Ever read a book you basically wanted to dislike for various reasons yet still you like it, and you like it a lot? Watership Down by Richard Adams is one of those books, for me. It should seem cheesy and all rabbity and odd, but it’s endearing and compelling instead.
I suppose it depends on how you view the story. As a sweet tale a father started telling his children on car rides or an allegory about corporate persecution, domination of the vulnerable, logic and sentiment at war and so much more.
If viewed as the latter I wonder who would be most disturbed by a freedom so longed for, snatched away, the children or the parents?

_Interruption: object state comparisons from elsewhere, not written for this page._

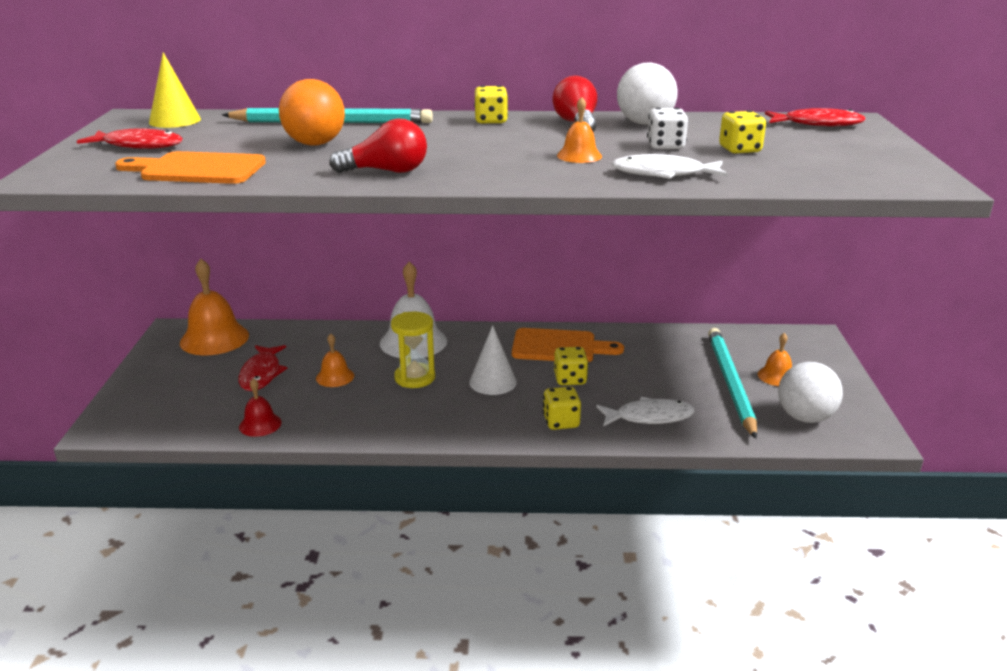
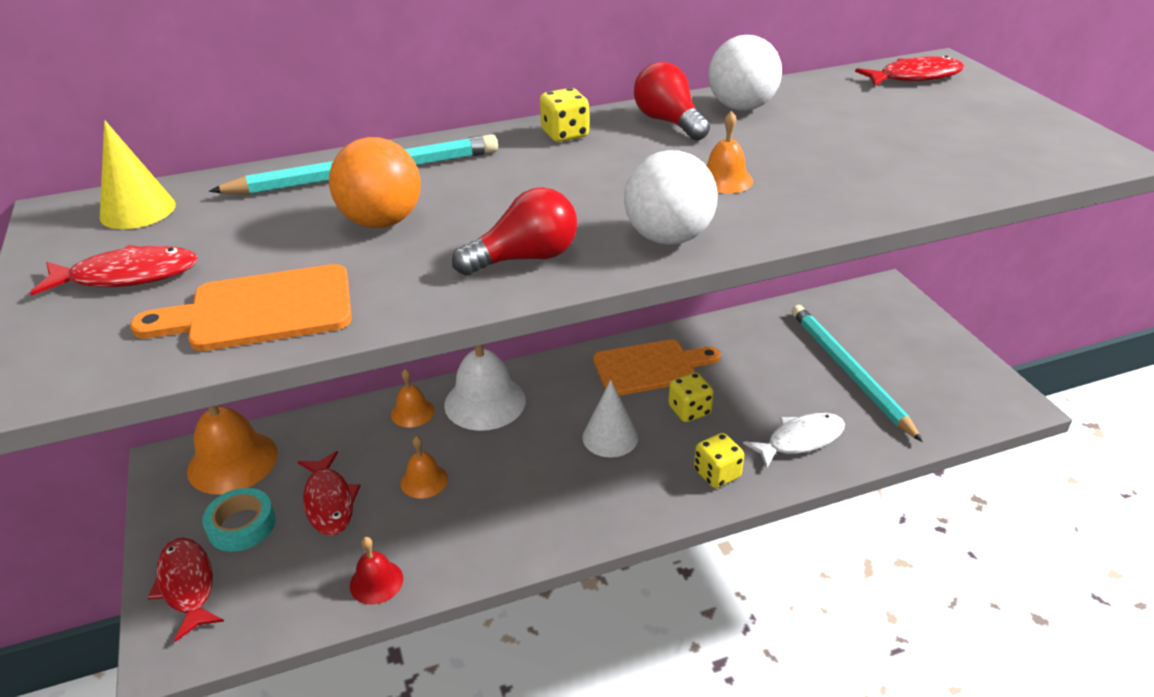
camera: 20 degrees left, 10 degrees up
yellow hourglass [391,312,435,388] -> none
white fish [612,154,728,179] -> none
white dice [647,107,688,150] -> none
yellow dice [719,110,766,154] -> none
orange bell [758,333,792,386] -> orange bell moved to [391,369,435,428]
white ball [778,362,843,423] -> white ball moved to [624,150,718,245]
none -> red fish [148,538,224,642]
none -> turquoise tape [202,488,276,552]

Both can understand, but children still have the hope of that freedom, while adults realize it is more illusionary.
Depending on the level you choose to read or believe, perhaps a challenging read, but worth it. Very strange, but there it is.

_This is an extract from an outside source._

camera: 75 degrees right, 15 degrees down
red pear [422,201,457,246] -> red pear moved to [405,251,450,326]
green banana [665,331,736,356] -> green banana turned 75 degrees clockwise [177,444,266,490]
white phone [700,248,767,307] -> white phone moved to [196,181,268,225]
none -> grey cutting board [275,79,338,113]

Watership Down has been adapted to film, TV, theatre, games, and has inspired songs, album titles, references, and parodies, it’s become a cult classic. Why? I’m sure there are various reasons.

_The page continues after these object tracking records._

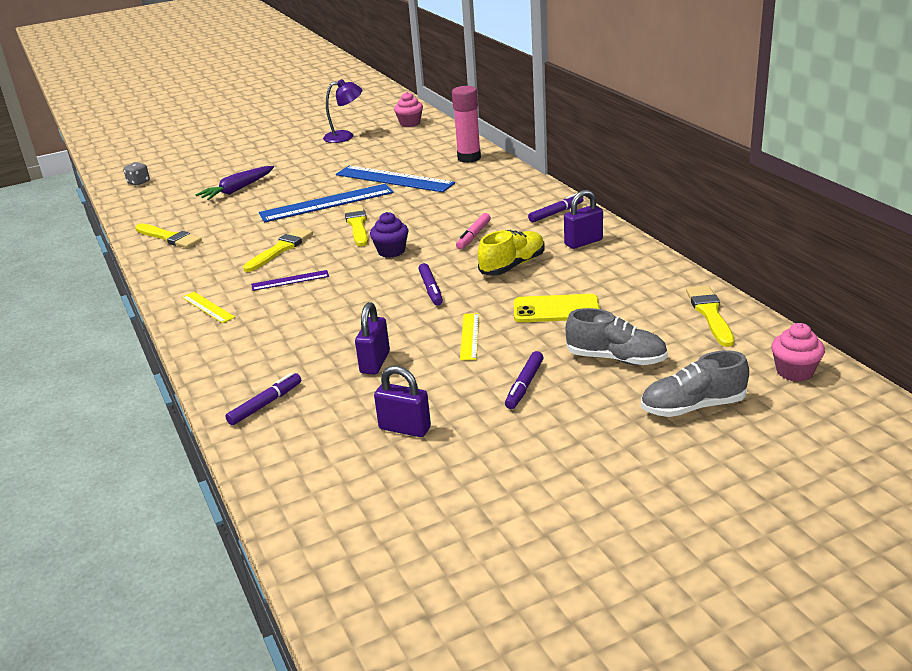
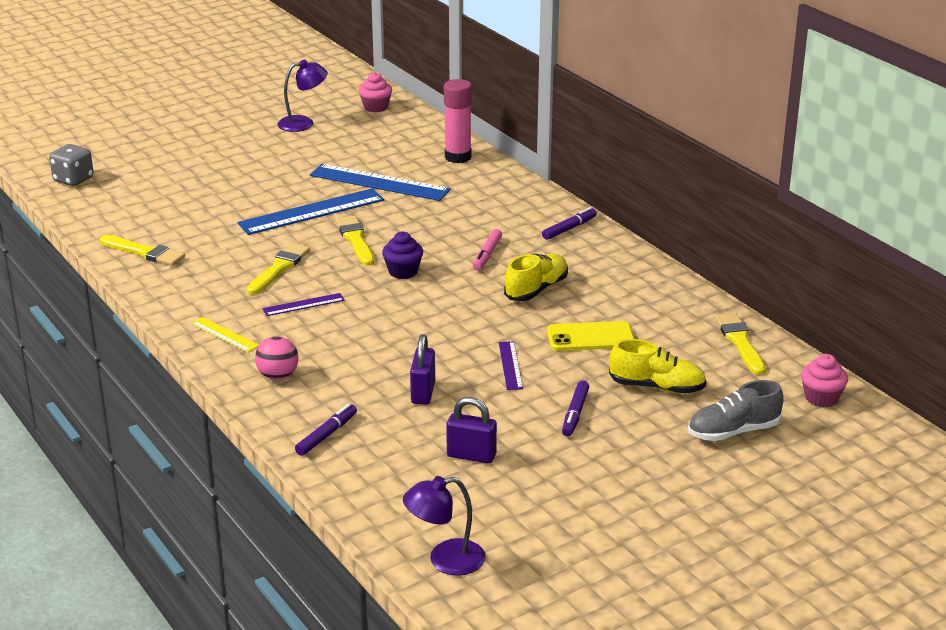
camera: 10 degrees left, 0 degrees up
grey dice [123,162,150,186] -> grey dice [49,144,94,186], size x1.51
purple carrot [195,166,274,200] -> none
purple marker [419,263,443,306] -> none
yellow ruler [460,313,479,361] -> purple ruler [499,341,523,390]
purple padlock [564,190,603,249] -> none
grey shoe [566,308,668,365] -> yellow shoe [609,339,707,393]
none -> pink ball [255,336,299,380]
none -> purple lamp [403,476,486,576]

Perhaps because the 1970s were a time of change where people were exploring massive social, political, and economic shifts. Using anthropomorphic depictions of animals lets us examine human issues, problems, flaws, transformations, strife, horror, etc. through nonhuman images in a sort of Safe Mode.
It’s a lot like Mrs. Frisby and the Rats of NIMH (by Robert C. O’Brien, later made into The Secret of NIMH) which published just a year before, similar ideas and visions. But maybe we’re reading too much into WD, sometimes a rabbit is just a rabbit.
I wonder…40 years from now what literature will represent our times, to last the test of time, if any? Maybe just an app or chip or a memory. Hopefully all is not Lost.